Bloc de texte:
Gianni Savio, le manager de la formation Bardiani Giocattoli, regrette que son équipe ne soit, comme en 2016, pas invitée sur le Giro.
Manager d’équipe depuis plus de trente ans maintenant, Gianni Savio est intarissable lorsqu’on évoque avec lui la santé du cyclisme italien. Les mains du boss de la formation continentale pro Bardiani Giocattoli-Sidermec s’agitent toutefois avec un peu plus de frénésie lorsque le sujet glisse sur la disparition d’équipe de pointe dans la Botte.
"Peut-être certains projets auraient-ils besoin d’un peu plus de soutien de la part des organisateurs nationaux, lance le Turinois, visiblement amer. Pour la deuxième année consécutive, ma formation n’a pas été invitée sur le Giro . Monsieur Prudhomme, lui, soutient l’ensemble des équipes françaises. La nationalité ne doit évidemment pas être le seul critère d’attribution des invitations sur les grands tours, mais nous étions par ailleurs la seule équipe à compter dans notre noyau un coureur émargeant au Top 100 mondial en la personne de Francesco Gavazzi. On peut donc parler d’une véritable injustice sportive. Cette décision m’a fait perdre un sponsor prêt à investir un peu plus de trois millions…"

Données brutes:
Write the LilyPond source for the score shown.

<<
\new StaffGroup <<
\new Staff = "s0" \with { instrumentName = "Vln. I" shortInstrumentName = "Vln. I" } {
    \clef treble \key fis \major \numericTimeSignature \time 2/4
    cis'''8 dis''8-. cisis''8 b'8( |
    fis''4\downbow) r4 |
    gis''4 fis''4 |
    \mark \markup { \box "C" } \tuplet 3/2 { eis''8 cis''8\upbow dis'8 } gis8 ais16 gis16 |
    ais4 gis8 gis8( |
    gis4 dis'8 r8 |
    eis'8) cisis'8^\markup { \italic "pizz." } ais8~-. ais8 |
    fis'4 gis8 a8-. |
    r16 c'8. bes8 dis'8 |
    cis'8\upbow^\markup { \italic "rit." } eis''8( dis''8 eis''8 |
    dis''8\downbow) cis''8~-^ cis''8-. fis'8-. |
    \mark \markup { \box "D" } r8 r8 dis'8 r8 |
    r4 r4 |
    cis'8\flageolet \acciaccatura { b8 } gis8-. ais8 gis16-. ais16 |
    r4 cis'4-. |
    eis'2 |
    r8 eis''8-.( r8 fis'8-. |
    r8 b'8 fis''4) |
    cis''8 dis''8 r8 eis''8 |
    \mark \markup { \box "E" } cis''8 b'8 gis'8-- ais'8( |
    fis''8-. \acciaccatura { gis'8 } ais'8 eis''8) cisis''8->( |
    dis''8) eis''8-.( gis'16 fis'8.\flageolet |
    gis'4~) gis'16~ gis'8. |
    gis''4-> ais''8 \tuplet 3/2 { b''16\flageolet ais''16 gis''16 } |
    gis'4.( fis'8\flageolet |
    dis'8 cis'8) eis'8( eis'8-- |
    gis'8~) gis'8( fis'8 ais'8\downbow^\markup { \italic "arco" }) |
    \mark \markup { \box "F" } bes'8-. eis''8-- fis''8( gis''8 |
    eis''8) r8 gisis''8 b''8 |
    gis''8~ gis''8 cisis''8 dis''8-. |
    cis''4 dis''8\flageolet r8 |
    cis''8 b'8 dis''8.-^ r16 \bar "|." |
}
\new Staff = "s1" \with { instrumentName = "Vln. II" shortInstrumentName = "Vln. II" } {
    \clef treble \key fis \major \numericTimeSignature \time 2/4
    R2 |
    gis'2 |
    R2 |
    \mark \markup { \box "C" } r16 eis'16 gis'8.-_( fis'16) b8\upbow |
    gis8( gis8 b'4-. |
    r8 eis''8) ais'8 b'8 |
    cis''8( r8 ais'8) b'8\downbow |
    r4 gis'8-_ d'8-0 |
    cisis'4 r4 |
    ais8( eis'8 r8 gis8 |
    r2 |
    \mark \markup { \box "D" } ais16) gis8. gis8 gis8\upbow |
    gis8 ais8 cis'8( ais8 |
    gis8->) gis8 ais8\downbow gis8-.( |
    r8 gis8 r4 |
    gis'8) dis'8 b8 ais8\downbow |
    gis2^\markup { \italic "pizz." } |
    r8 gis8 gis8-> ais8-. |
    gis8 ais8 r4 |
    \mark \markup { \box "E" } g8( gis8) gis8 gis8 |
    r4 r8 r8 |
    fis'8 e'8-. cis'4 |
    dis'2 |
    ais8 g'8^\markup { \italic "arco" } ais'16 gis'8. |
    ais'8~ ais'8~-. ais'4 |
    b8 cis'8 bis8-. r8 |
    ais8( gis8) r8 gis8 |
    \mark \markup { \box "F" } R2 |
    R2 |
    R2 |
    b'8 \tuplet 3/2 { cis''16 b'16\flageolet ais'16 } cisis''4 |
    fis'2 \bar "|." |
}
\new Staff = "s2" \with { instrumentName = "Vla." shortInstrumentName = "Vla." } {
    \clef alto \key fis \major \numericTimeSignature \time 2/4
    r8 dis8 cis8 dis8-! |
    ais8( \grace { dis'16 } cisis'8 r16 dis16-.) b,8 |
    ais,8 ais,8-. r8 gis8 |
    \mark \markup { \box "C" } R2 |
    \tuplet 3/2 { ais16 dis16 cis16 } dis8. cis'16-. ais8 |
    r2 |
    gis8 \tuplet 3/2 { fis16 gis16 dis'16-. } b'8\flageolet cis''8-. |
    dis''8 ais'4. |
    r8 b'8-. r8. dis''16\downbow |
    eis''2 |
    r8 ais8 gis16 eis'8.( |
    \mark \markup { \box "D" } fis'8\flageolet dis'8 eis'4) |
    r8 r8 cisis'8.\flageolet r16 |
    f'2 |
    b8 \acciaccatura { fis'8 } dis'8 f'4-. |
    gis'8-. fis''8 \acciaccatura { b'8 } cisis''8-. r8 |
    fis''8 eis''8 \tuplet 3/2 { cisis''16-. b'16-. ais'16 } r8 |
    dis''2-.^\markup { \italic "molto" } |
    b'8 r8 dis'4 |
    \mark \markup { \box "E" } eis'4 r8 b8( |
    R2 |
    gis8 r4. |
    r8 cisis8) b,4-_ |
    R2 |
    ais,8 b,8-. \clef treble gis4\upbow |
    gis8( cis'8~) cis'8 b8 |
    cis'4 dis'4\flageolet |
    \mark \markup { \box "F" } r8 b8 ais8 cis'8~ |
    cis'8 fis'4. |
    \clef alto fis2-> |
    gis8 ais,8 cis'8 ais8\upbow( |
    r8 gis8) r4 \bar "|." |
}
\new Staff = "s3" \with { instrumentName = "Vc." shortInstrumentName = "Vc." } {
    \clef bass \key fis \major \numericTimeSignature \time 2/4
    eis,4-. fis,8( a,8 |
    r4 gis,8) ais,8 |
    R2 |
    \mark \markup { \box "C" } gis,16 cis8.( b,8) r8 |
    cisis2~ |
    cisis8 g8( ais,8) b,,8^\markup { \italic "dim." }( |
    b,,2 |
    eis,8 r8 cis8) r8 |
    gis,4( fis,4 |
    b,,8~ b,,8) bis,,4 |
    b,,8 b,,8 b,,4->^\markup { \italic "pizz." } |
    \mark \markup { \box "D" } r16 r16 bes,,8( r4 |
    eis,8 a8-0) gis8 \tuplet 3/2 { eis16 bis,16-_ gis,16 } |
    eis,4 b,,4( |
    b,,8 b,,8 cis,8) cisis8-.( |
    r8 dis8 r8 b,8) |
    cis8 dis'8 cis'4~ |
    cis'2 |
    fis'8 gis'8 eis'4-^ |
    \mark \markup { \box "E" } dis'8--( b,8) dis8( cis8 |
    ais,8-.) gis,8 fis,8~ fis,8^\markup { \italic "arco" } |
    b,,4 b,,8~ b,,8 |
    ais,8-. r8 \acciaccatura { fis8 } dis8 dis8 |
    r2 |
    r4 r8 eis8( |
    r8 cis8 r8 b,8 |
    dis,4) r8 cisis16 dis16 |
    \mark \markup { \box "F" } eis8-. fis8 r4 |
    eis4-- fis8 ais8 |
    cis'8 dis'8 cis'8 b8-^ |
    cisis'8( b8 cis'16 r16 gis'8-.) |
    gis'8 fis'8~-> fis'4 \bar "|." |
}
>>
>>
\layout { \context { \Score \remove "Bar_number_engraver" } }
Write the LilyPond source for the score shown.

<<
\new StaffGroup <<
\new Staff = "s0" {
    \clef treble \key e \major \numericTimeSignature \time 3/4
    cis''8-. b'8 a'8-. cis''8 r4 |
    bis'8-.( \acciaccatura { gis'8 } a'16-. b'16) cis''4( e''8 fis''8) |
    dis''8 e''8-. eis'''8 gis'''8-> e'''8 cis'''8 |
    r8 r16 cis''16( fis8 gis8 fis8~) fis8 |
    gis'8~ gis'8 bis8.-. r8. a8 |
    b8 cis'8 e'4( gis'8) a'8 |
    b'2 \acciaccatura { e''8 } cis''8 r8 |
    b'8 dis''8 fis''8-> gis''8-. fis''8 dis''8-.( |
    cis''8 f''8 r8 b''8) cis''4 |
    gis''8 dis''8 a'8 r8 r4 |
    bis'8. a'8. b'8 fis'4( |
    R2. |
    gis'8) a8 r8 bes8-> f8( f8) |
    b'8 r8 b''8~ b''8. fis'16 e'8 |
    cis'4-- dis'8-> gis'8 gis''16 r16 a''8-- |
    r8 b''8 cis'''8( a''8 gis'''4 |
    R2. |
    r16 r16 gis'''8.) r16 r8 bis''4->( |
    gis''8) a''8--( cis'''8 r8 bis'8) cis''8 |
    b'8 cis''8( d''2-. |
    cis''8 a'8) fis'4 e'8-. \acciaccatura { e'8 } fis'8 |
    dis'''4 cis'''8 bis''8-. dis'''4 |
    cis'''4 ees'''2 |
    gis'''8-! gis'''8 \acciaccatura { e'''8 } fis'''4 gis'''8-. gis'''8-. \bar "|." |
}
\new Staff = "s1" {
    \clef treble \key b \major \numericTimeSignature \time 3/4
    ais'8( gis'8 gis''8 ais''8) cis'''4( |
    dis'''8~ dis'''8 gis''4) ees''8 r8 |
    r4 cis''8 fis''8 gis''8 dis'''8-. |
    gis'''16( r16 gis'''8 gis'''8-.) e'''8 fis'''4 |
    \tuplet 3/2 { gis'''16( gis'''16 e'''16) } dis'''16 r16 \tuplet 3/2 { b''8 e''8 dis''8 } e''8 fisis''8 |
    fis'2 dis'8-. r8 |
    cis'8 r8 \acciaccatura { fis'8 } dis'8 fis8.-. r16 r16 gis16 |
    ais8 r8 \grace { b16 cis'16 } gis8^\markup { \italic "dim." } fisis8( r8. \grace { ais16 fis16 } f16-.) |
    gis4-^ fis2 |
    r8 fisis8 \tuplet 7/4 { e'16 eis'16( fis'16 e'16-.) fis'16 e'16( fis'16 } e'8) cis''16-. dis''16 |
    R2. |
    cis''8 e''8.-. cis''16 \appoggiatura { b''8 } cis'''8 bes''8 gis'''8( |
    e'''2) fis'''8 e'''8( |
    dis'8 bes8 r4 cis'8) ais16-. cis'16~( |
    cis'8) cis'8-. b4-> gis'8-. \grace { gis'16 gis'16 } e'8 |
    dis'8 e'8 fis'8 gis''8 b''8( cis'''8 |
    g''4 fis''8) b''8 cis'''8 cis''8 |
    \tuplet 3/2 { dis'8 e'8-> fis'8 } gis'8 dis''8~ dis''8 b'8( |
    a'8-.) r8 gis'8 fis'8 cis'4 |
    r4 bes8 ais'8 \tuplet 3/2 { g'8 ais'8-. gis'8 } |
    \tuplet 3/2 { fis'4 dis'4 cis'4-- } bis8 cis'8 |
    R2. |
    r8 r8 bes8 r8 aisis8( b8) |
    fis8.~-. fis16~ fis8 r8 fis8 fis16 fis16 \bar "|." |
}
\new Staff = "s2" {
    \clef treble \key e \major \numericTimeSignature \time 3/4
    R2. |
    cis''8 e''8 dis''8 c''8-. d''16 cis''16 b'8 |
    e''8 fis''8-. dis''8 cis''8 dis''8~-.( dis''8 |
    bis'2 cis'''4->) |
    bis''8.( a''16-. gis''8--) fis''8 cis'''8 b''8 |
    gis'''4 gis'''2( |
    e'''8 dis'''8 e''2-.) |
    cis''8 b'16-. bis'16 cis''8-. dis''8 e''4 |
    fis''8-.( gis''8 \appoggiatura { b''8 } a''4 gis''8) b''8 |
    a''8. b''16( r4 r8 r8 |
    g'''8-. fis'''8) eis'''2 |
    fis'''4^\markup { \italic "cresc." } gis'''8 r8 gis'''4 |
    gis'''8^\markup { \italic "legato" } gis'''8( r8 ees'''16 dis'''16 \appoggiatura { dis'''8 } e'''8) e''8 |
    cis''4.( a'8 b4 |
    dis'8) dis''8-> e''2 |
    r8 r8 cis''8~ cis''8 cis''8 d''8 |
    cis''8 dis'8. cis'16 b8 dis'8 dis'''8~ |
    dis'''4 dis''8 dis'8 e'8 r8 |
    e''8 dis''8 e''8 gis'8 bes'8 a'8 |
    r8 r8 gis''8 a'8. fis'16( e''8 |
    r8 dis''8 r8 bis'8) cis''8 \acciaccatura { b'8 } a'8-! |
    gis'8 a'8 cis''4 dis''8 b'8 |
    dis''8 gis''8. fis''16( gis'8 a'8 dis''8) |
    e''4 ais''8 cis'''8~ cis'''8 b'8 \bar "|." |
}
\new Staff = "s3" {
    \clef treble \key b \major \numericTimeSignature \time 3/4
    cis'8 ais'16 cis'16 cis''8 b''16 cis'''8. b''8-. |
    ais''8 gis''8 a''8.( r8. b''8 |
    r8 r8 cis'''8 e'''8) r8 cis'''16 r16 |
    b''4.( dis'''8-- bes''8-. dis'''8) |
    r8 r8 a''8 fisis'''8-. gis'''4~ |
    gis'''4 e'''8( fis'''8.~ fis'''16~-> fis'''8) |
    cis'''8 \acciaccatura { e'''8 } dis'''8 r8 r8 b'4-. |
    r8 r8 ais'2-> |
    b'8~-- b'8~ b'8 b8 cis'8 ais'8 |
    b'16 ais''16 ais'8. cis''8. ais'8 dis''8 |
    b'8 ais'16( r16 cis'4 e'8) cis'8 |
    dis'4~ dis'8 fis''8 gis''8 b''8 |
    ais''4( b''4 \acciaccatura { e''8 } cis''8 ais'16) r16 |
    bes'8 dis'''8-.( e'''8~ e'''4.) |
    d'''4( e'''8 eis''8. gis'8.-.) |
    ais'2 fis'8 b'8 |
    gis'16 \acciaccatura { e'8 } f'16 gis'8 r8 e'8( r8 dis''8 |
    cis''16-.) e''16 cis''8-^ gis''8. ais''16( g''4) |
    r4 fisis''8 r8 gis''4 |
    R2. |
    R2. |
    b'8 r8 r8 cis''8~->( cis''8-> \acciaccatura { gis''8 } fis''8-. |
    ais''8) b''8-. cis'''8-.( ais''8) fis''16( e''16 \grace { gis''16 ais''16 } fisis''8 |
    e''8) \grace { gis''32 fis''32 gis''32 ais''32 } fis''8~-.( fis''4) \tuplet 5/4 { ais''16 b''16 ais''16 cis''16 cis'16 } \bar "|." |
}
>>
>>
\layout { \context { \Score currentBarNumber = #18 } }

Travaux et exercices:
- 1) Condensez le paragraphe du texte sur Gianni Savio qui commence par « Manager d’équipe depuis plus de trente ans » en une seule phrase qui en garde les faits essentiels.
- 2) Reproduisez mot pour mot le passage du texte sur Gianni Savio, en commençant aux mots « Gianni Savio, le » et en vous arrêtant après « dans la Botte. ».
Les enregistrements forment un matériau distinct du texte sur Gianni Savio.

Vos réponses:
- 1) Manager d’équipe depuis plus de trente ans et patron de la formation continentale pro Bardiani Giocattoli-Sidermec, Gianni Savio parle sans fin de la santé du cyclisme italien, mais s’agite davantage lorsqu’on aborde la disparition d’équipes de pointe en Italie.

- 2)
Gianni Savio, le manager de la formation Bardiani Giocattoli, regrette que son équipe ne soit, comme en 2016, pas invitée sur le Giro.
Manager d’équipe depuis plus de trente ans maintenant, Gianni Savio est intarissable lorsqu’on évoque avec lui la santé du cyclisme italien. Les mains du boss de la formation continentale pro Bardiani Giocattoli-Sidermec s’agitent toutefois avec un peu plus de frénésie lorsque le sujet glisse sur la disparition d’équipe de pointe dans la Botte.